Aufgabe A:
Stelle den Teil der Einträge, der mit der Zeile beginnt, die „elevation (m): 1402“ enthält, und bis zum Ende der Einträge reicht, als Markdown-Tabelle mit den Spalten „Nr.“ und „Zeile“ dar. Beide Grenzen gehören dazu, und Leerzeilen werden weggelassen.

Karlheinz hat geschrieben:
In Europa beispielsweise verabscheuen wir es, Hunde zu essen. Einige sagen, weil Hunde nützlich sind, gelten als edle Tiere, sie zu töten und zu essen wäre unsinnig und es wird deshalb verabscheut. All dies gilt genauso aber auch für China, doch dort haben die Menschen keinerlei Hemmungen, Hundefleisch zu verzehren. Warum verhalten sich Kulturen so unterschiedlich?
Nein, mit Nützlichkeit es ist nicht zu erklären. Schweine sind auch nützlich, es hindert uns nicht ein Schweinebraten zu essen. Ich sehe die Ursache daran, dass
diese Hunde ihre Nützlichkeit verlieren haben. Die Tiere werden in Haushalt gehalten, weil man sieht in Ihnen einen Freund. Sie werden
vermenschlicht.
Harris entwickelt die Theorie der optimalen Futtersuche. Auch bei vielen Tieren ist zu beobachten, das, obwohl ihnen ein großes Nahrungsspektrum theoretisch zur Verfügung steht, sie sich immer nur auf bestimmte Pflanzen und Tiere konzentrieren und den Rest nicht beachten. Sie essen nur das, was mit dem geringsten Kraftaufwand zu bekommen ist und gleichzeitig den höchsten Energieertrag liefert.

Aufgabe B:
Zitiere aus dem Text über das Essen von Hunden wörtlich den Teil, der mit den Worten „Nein, mit Nützlichkeit“ beginnt und mit „höchsten Energieertrag liefert.“ endet, beide Stellen eingeschlossen.

Bereitgestellte Daten:
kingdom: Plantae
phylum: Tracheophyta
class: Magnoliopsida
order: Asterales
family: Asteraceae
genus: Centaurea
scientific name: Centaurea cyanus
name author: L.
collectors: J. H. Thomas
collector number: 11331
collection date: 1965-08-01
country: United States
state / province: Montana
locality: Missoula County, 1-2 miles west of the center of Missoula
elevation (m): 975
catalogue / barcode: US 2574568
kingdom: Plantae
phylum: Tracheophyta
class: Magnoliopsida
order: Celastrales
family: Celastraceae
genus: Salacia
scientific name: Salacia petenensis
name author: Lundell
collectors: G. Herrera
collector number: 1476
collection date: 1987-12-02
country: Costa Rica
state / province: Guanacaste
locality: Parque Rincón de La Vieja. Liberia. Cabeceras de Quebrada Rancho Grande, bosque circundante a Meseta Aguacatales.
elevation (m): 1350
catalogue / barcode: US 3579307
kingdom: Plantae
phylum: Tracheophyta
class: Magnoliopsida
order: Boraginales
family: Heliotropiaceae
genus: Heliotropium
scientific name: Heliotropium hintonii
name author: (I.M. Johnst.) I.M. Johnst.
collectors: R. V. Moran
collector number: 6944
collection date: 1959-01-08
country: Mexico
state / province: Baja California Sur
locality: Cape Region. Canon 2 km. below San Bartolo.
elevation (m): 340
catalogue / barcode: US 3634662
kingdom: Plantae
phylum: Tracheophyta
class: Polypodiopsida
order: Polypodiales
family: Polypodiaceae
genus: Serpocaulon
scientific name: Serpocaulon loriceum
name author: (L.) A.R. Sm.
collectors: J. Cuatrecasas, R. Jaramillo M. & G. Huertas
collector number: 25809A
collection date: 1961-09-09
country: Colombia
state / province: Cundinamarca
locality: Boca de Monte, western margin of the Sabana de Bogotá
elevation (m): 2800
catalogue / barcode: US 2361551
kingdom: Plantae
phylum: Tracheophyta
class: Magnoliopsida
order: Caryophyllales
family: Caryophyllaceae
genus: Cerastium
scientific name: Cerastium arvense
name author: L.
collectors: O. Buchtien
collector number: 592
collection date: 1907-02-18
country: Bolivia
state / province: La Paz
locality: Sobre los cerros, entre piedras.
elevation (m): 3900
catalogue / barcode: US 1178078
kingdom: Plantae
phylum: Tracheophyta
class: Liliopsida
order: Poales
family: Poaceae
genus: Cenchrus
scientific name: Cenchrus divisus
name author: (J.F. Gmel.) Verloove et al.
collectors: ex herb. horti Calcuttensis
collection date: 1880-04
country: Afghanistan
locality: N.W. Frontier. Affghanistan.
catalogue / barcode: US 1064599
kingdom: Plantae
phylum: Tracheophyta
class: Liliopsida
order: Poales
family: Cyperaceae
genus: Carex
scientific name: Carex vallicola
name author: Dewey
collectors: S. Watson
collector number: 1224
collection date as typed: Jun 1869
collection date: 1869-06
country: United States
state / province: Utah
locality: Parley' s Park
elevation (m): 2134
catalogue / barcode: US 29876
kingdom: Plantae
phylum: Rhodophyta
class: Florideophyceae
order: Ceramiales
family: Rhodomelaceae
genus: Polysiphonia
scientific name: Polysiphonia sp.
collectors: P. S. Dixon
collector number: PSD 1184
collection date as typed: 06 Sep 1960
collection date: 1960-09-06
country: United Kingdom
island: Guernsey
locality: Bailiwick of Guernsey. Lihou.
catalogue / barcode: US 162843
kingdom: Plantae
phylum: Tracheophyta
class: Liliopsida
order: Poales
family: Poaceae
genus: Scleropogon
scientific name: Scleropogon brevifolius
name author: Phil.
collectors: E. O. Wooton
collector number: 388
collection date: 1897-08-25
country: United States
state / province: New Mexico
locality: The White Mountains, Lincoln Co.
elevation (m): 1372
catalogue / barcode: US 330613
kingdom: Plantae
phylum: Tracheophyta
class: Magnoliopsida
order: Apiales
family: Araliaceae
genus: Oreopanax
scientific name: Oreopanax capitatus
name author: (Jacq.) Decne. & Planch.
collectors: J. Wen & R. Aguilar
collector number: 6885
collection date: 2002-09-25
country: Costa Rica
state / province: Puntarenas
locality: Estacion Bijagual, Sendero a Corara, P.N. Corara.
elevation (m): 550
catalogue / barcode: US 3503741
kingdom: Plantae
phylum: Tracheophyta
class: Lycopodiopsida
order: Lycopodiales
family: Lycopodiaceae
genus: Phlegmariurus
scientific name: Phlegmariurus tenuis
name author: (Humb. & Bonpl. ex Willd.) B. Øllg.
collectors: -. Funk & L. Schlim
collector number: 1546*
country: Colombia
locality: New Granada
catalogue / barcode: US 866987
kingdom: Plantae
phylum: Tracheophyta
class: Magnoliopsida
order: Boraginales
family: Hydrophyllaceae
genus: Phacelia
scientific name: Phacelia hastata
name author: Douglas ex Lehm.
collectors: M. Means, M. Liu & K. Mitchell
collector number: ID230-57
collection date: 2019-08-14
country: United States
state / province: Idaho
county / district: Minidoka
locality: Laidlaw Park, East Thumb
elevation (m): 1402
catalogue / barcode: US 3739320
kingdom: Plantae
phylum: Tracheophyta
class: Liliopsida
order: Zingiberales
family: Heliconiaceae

Vollständige Lösung A:
| Nr. | Zeile |
|---|---|
| 1 | elevation (m): 1402 |
| 2 | catalogue / barcode: US 3739320 |
| 3 | kingdom: Plantae |
| 4 | phylum: Tracheophyta |
| 5 | class: Liliopsida |
| 6 | order: Zingiberales |
| 7 | family: Heliconiaceae |

Vollständige Lösung B:
Nein, mit Nützlichkeit es ist nicht zu erklären. Schweine sind auch nützlich, es hindert uns nicht ein Schweinebraten zu essen. Ich sehe die Ursache daran, dass
diese Hunde ihre Nützlichkeit verlieren haben. Die Tiere werden in Haushalt gehalten, weil man sieht in Ihnen einen Freund. Sie werden
vermenschlicht.
Harris entwickelt die Theorie der optimalen Futtersuche. Auch bei vielen Tieren ist zu beobachten, das, obwohl ihnen ein großes Nahrungsspektrum theoretisch zur Verfügung steht, sie sich immer nur auf bestimmte Pflanzen und Tiere konzentrieren und den Rest nicht beachten. Sie essen nur das, was mit dem geringsten Kraftaufwand zu bekommen ist und gleichzeitig den höchsten Energieertrag liefert.